== RECORDS FOR THE TASK ==
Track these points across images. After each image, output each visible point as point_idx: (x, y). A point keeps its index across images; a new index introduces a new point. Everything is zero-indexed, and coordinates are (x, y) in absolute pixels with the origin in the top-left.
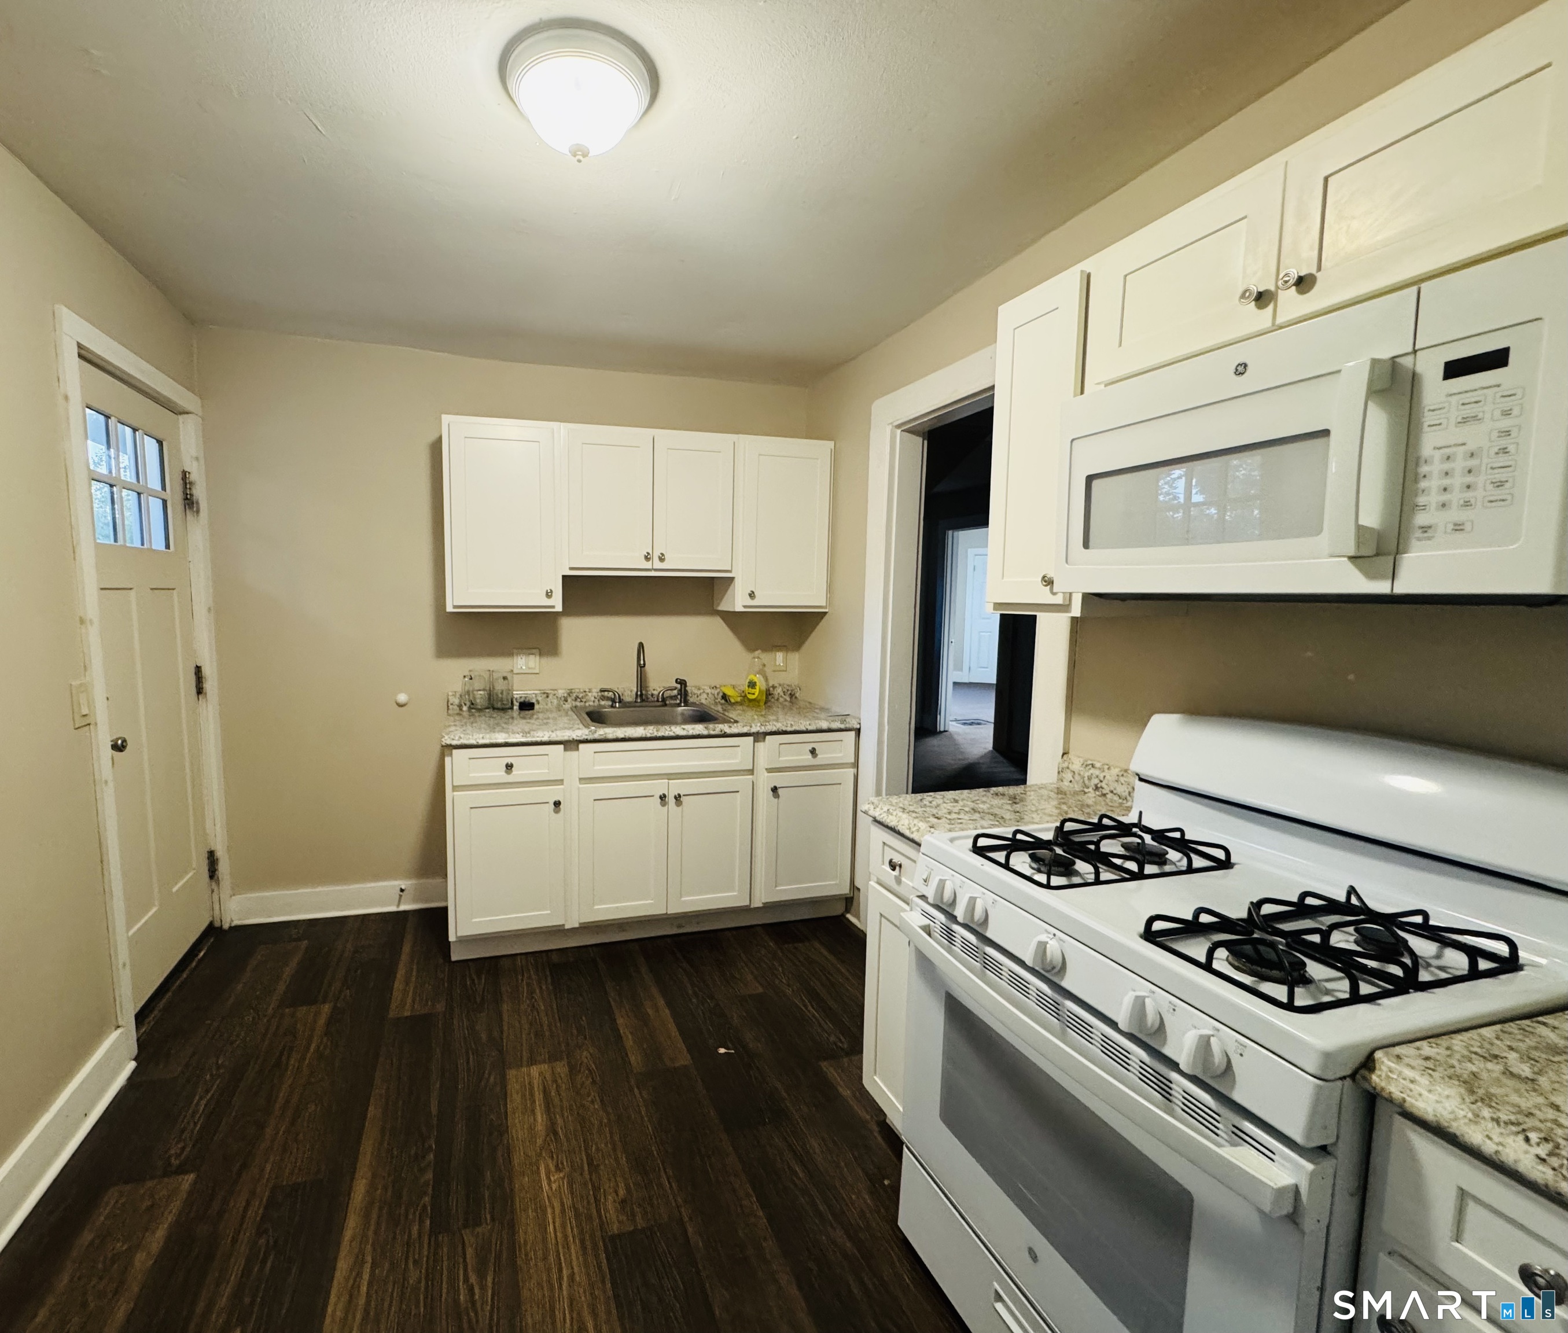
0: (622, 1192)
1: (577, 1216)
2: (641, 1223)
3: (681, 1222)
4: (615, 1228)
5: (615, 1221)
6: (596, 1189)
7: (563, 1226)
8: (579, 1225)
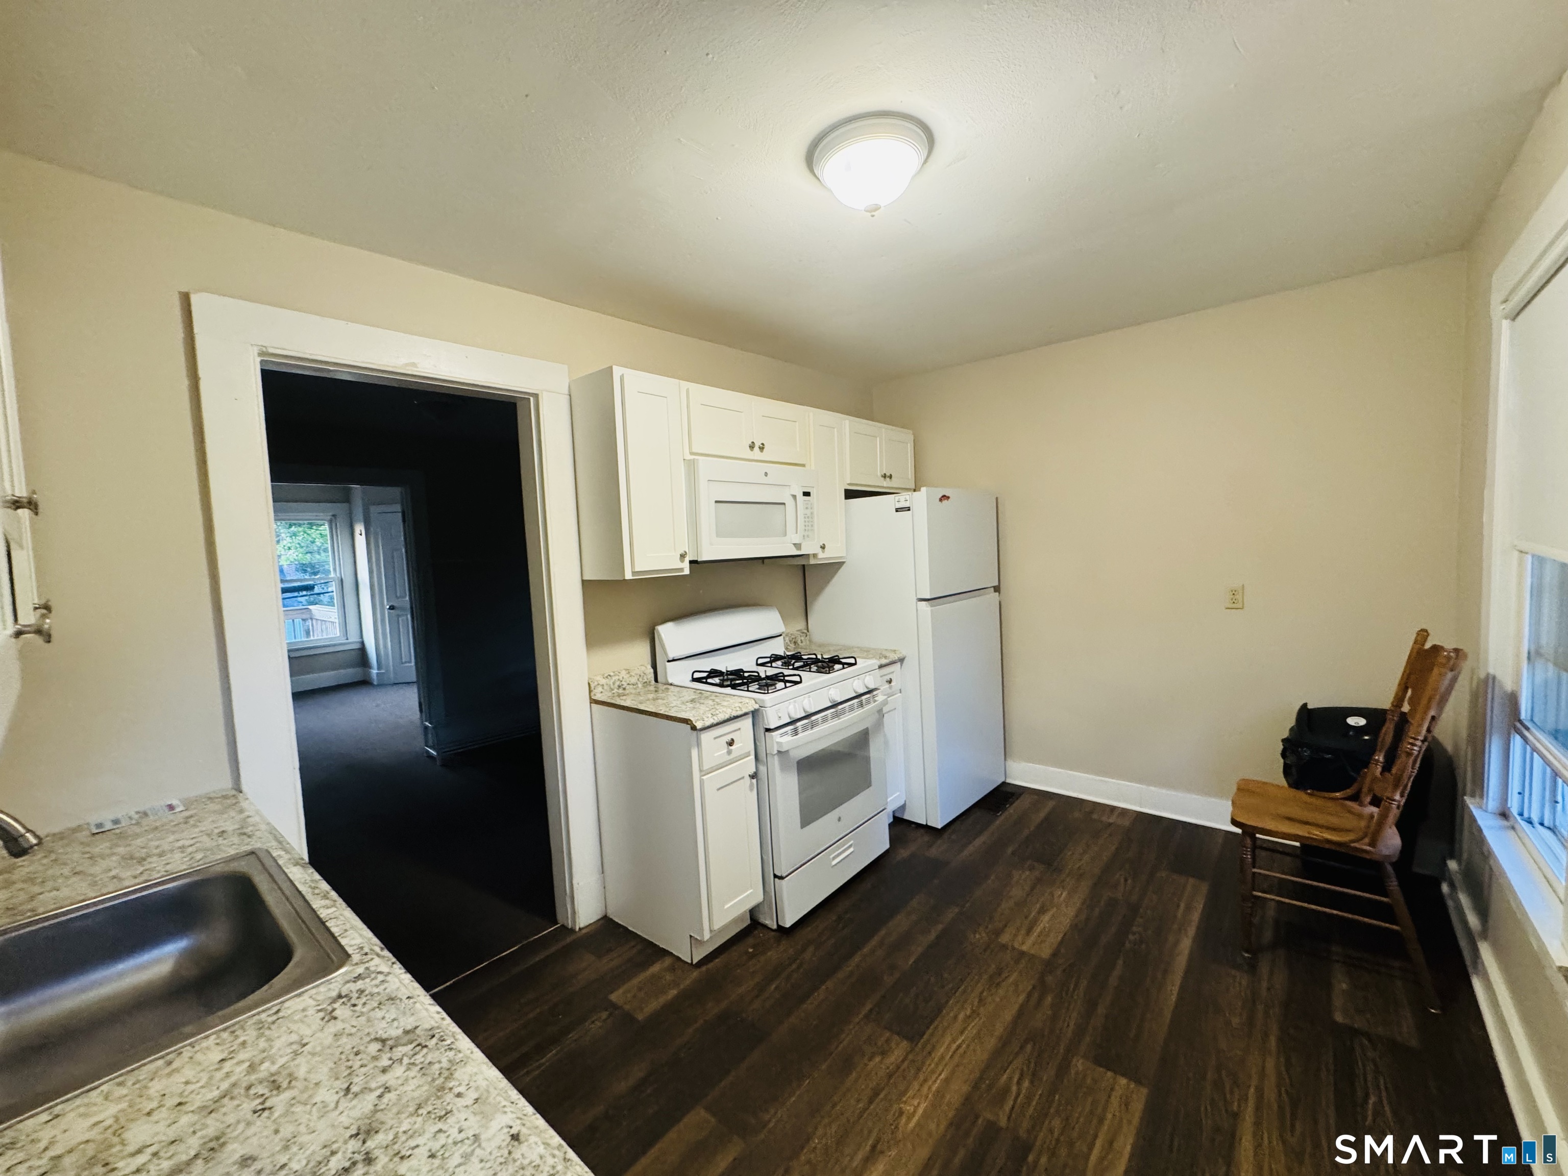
0: (877, 1059)
1: (919, 1070)
2: (888, 1034)
3: (867, 1017)
4: (905, 1044)
5: (899, 1050)
6: (890, 1076)
7: (933, 1072)
8: (923, 1063)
===
### YOUR INSTRUCTIONS
Rewrite the records above, changing "top-left" to "upper-left" and keeping everything else the same. Leave out the pictures.

### RESULT FOR THIS TASK
Track these points across images. After each image, output each visible point as point_idx: (x, y). A point keeps its index across images; a new index introduces a new point. Everything is zero-indexed, and coordinates are (x, y) in absolute pixels with the origin in the upper-left.
0: (622, 1192)
1: (577, 1216)
2: (641, 1223)
3: (681, 1222)
4: (615, 1228)
5: (615, 1221)
6: (596, 1189)
7: (563, 1226)
8: (579, 1225)
0: (877, 1059)
1: (919, 1070)
2: (888, 1034)
3: (867, 1017)
4: (905, 1044)
5: (899, 1050)
6: (890, 1076)
7: (933, 1072)
8: (923, 1063)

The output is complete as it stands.